- [Exercise]:
If a line in the data below holds the word "world", copy it.

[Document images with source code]
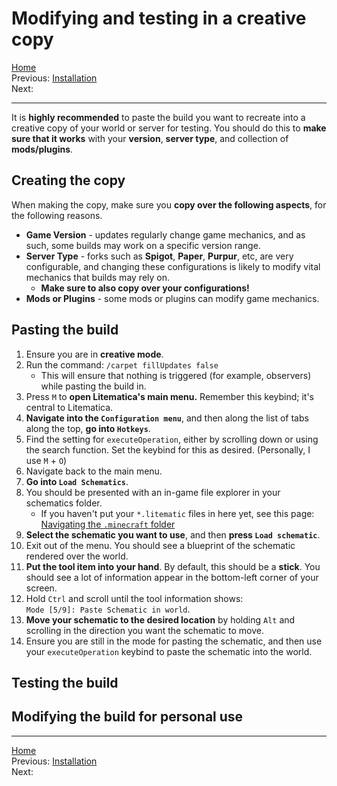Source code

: # Modifying and testing in a creative copy

[Home](../home.md)\
Previous: [Installation](installation.md)\
Next: []()

---

It is **highly recommended** to paste the build you want to recreate into a creative copy of your world or server for testing. You should do this to **make sure that it works** with your **version**, **server type**, and collection of **mods/plugins**.

## Creating the copy
When making the copy, make sure you **copy over the following aspects**, for the following reasons.
- **Game Version** - updates regularly change game mechanics, and as such, some builds may work on a specific version range.
- **Server Type** - forks such as **Spigot**, **Paper**, **Purpur**, etc, are very configurable, and changing these configurations is likely to modify vital mechanics that builds may rely on.
  - **Make sure to also copy over your configurations!**
- **Mods or Plugins** - some mods or plugins can modify game mechanics.

## Pasting the build
1. Ensure you are in **creative mode**.
2. Run the command: `/carpet fillUpdates false`
   - This will ensure that nothing is triggered (for example, observers) while pasting the build in.
3. Press `M` to **open Litematica's main menu.** Remember this keybind; it's central to Litematica.
4. **Navigate into the `Configuration menu`**, and then along the list of tabs along the top, **go into `Hotkeys`**.
5. Find the setting for `executeOperation`, either by scrolling down or using the search function. Set the keybind for this as desired. (Personally, I use `M` + `O`)
6. Navigate back to the main menu.
7. **Go into `Load Schematics`**.
8. You should be presented with an in-game file explorer in your schematics folder.
   - If you haven't put your `*.litematic` files in here yet, see this page: [Navigating the `.minecraft` folder](../auxiliary/navigating_minecraft_directory.md)
9. **Select the schematic you want to use**, and then **press `Load schematic`**.
10. Exit out of the menu. You should see a blueprint of the schematic rendered over the world. 
11. **Put the tool item into your hand**. By default, this should be a **stick**. You should see a lot of information appear in the bottom-left corner of your screen. 
12. Hold `Ctrl` and scroll until the tool information shows:\
`Mode [5/9]: Paste Schematic in world`. 
13. **Move your schematic to the desired location** by holding `Alt` and scrolling in the direction you want the schematic to move. 
14. Ensure you are still in the mode for pasting the schematic, and then use your `executeOperation` keybind to paste the schematic into the world.

## Testing the build

## Modifying the build for personal use

---

[Home](../home.md)\
Previous: [Installation](installation.md)\
Next: []()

- [Response]:
It is **highly recommended** to paste the build you want to recreate into a creative copy of your world or server for testing. You should do this to **make sure that it works** with your **version**, **server type**, and collection of **mods/plugins**.
10. Exit out of the menu. You should see a blueprint of the schematic rendered over the world. 
`Mode [5/9]: Paste Schematic in world`. 
14. Ensure you are still in the mode for pasting the schematic, and then use your `executeOperation` keybind to paste the schematic into the world.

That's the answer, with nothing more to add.